第32話



「うーん、うーん……」


 アタシは壁の文字の謎について色々と考えてみました。そもそも壁にかかれた二つの言葉には見覚えがあります。それは最初の密室脱出ゲームで、トレーラーハウスの中に隠されていた二枚のカードに書かれていたものと同じでした。


 あの時は暗証番号の謎を解くため、干支の順番を示唆するものだろうと結論づけた気がします。ですが、これがもう一度出てきたという事は……何か別の意味があるんでしょうね。ちょっと考え方を変えて攻めた方がいいのかもしれません。

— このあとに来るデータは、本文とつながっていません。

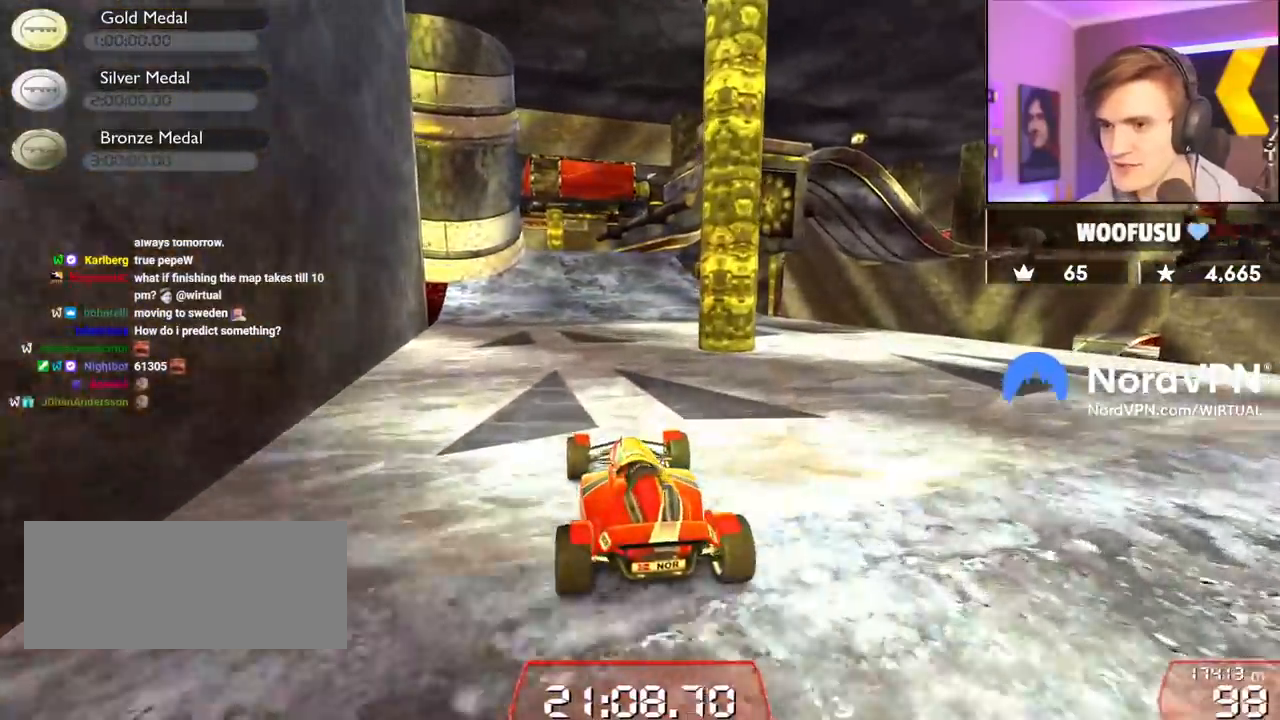
{"keys": ["up"], "events": []}
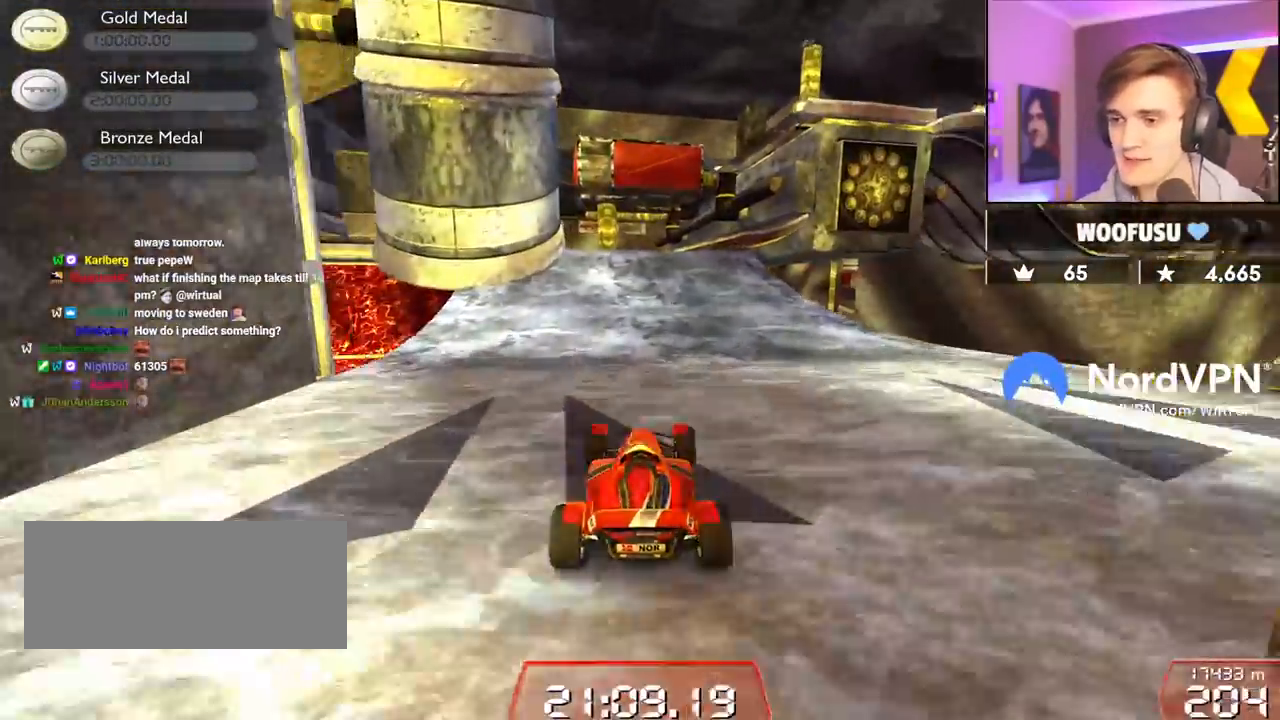
{"keys": ["up"], "events": [[350, "right", "down"], [450, "right", "up"]]}
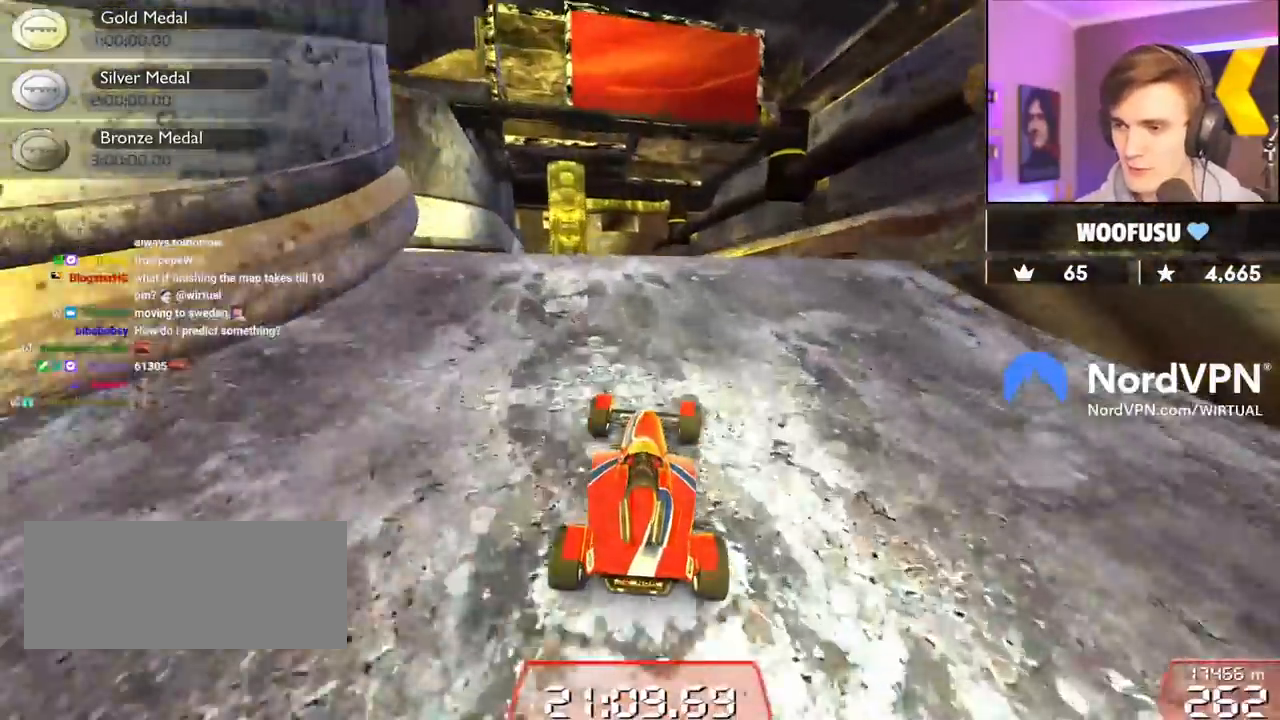
{"keys": ["right", "up"], "events": [[134, "right", "down"], [234, "brake", "down"], [334, "brake", "up"]]}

 アタシが文字の謎を色々と考えていた時、周囲から会話が聞こえてきました。


「小紫さんも……お好きなんですか?」


「そうなんですか、嬉しいです。今度一緒に感想でも語り合いませんか?」


 会話と言うには不適切ですね。コムさんの声はアタシの所まで届きませんでしたので、アタシに聞こえるのは乃済さんの声だけです。それはおそらく、普段の声よりトーンを高くしたものなのでしょう。だからアタシの所には乃済さんの声だけが届くのです。まったく……あざといなぁ。アタシに喧嘩でも売ってるんでしょうか。でも、今は謎には関係ない喧嘩をしてる場合じゃありませんね。


 多分ですが、コムさんはもう解けています。だから会話をしているのでしょう。負けてられません。早く謎を解きましょう!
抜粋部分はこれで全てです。